You can make your own or you can buy one from Rockler...

see links below ▼
http://www.routerforums.com/email-router-tips-members-only/5860-hinge-mortising-jig.html

http://www.rockler.com/product.cfm?page=2290&filter=hinge jig

====



joekuhn said:


> On one of the Router Workshop episodes, in the tips segment, Rick showed how to route out a space for the barrel of a Butler Table hinge. I know how to do that. What wasn't shown was how to make a template to inlet the hinge flush with the wood surface. The problem is that the hinge is only about 1/8 inch thick and has semicircular ends. If the hinge was rectangular there wouldn't be a problem in making a jig to inlet it. The thicknes is much too small to use the hinge as a guide to route a template. My only solution is fasten the hinge to a piece of stock and manually sand it to the required shape. I would like to avoid this. I hope these words are clear enough to describe the problem.
> 
> I was a faithful watcher of the Router Workshop until my PBS station stopped showing it. I was seldom interested in any of the projects but was interested in techniques.

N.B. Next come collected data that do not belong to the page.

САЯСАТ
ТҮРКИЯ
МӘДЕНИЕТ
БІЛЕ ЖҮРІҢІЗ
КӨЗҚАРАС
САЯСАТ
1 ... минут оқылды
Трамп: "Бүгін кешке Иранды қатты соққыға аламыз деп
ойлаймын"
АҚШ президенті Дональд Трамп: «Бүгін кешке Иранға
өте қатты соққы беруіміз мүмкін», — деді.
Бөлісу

I would have been more interested in how to create the jibs and templates, particular large templates for creating irregular shapes.


----------



## RouterNow (Oct 4, 2008)

*Butler Table Hinges*

Joe- Where you able to setup a jig for the hinges? I am in exactly the same situation.




joekuhn said:


> On one of the Router Workshop episodes, in the tips segment, Rick showed how to route out a space for the barrel of a Butler Table hinge. I know how to do that. What wasn't shown was how to make a template to inlet the hinge flush with the wood surface. The problem is that the hinge is only about 1/8 inch thick and has semicircular ends. If the hinge was rectangular there wouldn't be a problem in making a jig to inlet it. The thicknes is much too small to use the hinge as a guide to route a template. My only solution is fasten the hinge to a piece of stock and manually sand it to the required shape. I would like to avoid this. I hope these words are clear enough to describe the problem.
> 
> I was a faithful watcher of the Router Workshop until my PBS station stopped showing it. I was seldom interested in any of the projects but was interested in techniques. I would have been more interested in how to create the jibs and templates, particular large templates for creating irregular shapes.


----------



## harrysin (Jan 15, 2007)

Bj, I'm not surprised that Rockler have them in stock, at $100.00!!!!!!!!!!! I'm sure one day they'll have a clearance sale.


----------